Опасная тропа
Шрифт:
Неожиданный удар вышиб из моей головы всякое благоразумие, боль и возмущение выдавили из меня глухой стон. Когда ко мне вернулось зрение, я робко выглянул из окна: с крыши нижней сакли на меня смотрели с глубоким сожалением и надеждой несколько пар детских глаз.
— Простите нас, учитель, — слышу я.
— Да чтоб провалиться вам, чтоб выросли у вас рога и хвосты, как у чертей, да чтоб… — в сердцах я много такого наговорил им про себя, — разве вслух подобает учителю выдавать свои эмоции. Учитель должен иметь стальные нервы, холодную кровь в жилах и доброе настроение, и все это — одно противоречие и вечное притворство, — учитель не может быть самим собой, как будто он не человек.

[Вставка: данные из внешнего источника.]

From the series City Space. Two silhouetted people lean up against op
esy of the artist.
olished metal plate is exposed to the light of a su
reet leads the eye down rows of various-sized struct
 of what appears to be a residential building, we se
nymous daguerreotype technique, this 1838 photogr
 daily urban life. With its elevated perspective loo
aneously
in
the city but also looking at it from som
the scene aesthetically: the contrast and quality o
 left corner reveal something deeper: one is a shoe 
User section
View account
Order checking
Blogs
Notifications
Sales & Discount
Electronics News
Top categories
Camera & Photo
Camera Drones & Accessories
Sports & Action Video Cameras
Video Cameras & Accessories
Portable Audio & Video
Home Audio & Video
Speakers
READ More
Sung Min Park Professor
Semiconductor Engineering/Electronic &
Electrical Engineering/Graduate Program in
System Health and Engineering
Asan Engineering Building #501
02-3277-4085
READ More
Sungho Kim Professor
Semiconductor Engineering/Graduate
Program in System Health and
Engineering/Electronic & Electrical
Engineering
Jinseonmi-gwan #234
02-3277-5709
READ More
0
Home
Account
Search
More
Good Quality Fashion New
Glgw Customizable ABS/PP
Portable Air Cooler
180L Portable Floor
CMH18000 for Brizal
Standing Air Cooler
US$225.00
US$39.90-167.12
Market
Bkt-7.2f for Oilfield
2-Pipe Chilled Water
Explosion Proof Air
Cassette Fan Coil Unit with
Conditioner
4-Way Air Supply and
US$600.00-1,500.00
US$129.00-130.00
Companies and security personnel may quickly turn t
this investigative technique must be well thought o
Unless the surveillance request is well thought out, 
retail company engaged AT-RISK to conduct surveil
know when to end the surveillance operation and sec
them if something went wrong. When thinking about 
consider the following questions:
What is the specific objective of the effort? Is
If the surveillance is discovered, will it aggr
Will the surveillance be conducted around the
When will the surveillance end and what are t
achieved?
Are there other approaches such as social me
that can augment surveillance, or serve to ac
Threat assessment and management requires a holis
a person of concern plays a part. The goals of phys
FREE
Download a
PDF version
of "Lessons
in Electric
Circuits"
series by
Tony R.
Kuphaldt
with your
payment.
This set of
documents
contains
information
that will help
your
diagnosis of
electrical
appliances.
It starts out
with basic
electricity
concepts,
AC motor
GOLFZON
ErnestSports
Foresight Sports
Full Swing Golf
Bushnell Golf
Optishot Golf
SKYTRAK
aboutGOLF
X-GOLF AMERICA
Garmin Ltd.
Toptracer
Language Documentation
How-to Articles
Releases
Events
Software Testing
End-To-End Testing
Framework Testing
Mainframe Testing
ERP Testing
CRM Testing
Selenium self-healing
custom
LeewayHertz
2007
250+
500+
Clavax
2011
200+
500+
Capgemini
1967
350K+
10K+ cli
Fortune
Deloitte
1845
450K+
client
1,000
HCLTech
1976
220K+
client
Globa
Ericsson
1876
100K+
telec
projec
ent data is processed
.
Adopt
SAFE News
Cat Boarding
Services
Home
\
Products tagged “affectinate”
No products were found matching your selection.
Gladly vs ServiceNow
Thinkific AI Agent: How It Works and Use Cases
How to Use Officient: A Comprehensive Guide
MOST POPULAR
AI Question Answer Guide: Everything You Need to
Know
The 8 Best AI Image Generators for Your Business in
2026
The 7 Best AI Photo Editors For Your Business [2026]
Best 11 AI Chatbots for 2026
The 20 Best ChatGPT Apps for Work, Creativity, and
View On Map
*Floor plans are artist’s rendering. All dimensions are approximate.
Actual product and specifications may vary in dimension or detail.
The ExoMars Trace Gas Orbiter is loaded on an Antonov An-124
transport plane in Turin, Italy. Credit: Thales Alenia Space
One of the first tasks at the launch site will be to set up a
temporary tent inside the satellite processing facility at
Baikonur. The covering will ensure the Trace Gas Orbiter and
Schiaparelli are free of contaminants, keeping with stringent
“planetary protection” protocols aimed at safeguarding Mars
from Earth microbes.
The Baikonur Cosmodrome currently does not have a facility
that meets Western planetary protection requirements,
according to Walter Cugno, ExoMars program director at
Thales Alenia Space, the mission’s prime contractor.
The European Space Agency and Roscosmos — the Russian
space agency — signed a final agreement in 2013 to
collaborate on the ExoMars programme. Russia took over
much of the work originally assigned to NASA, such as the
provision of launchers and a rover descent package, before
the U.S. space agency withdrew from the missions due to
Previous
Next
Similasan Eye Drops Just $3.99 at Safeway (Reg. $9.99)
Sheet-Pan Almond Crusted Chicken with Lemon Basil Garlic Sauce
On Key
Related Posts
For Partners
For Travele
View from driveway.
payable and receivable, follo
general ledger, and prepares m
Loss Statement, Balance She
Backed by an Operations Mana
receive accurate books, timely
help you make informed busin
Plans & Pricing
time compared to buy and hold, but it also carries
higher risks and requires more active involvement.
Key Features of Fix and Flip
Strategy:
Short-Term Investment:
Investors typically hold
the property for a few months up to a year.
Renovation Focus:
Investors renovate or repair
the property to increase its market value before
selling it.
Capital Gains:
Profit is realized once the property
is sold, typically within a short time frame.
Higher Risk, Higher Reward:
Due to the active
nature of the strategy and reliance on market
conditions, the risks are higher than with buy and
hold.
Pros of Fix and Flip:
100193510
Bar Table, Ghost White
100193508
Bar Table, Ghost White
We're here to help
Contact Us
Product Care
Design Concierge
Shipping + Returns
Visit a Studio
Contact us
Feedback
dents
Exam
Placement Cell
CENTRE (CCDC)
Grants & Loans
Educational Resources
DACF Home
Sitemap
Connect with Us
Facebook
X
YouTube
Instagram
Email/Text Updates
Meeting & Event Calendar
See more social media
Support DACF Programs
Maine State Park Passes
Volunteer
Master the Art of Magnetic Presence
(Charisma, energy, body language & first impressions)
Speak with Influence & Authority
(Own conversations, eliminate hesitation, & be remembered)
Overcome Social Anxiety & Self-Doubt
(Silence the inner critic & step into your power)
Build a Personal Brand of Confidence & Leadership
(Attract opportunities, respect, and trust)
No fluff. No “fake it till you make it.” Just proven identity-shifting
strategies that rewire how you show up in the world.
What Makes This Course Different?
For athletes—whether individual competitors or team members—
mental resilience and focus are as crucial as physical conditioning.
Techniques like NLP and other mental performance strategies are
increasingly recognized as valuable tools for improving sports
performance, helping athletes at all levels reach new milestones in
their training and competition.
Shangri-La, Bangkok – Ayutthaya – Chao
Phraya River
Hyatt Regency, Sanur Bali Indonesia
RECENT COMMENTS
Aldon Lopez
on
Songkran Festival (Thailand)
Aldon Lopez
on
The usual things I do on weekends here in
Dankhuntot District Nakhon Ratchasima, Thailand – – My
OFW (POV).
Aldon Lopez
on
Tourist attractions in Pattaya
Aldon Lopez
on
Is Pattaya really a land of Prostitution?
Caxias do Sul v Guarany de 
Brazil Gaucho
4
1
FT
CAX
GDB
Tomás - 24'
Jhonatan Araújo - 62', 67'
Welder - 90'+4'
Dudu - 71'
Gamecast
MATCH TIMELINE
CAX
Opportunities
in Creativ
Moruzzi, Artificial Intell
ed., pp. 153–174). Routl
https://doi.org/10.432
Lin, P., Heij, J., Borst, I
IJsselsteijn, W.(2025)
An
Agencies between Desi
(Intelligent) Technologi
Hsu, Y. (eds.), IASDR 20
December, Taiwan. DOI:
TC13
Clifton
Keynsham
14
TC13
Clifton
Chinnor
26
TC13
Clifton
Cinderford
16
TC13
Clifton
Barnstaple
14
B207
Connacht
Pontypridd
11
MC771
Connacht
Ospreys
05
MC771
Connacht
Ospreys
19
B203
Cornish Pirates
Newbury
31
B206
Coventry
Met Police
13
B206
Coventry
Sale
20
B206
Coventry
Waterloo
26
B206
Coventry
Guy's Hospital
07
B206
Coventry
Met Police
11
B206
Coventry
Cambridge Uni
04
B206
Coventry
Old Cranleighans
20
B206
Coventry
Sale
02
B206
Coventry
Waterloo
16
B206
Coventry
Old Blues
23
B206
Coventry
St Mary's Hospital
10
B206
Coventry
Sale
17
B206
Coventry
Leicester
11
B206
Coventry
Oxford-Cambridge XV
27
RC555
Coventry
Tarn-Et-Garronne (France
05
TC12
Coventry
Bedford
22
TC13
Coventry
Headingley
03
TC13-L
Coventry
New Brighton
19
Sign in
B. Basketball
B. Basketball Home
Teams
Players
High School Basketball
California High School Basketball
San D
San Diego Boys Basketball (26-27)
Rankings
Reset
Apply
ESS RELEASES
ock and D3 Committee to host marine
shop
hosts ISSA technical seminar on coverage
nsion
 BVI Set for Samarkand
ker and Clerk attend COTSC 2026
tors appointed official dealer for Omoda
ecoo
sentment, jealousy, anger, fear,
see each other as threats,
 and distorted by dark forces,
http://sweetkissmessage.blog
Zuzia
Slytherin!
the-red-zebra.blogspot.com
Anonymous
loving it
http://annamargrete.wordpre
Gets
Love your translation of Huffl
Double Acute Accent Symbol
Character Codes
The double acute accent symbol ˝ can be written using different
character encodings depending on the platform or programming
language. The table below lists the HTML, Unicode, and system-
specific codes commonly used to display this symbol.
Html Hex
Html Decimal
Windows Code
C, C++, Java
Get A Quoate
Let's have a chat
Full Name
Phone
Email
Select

Что мне оставалось делать? Сдерживая
— Уважаемые дети, вы такие добрые, вы такие славные, пожалуйста, найдите себе для игры в мяч другое место, поровнее.
— Простите, учитель, мы искали…
— Разве в горах найдешь ровное место… — насупился второй, и я подумал: наверное, это его мяч угодил в мое лицо.
— Отдайте пожалуйста, мяч… — опустив голову, проговорил третий. Видимо, мяч принадлежал ему, и он очень боялся потерять его. «Наверное, привезли в подарок из города», — подумал я. Мне стало жаль мальчишку, и гнев мой немного утих.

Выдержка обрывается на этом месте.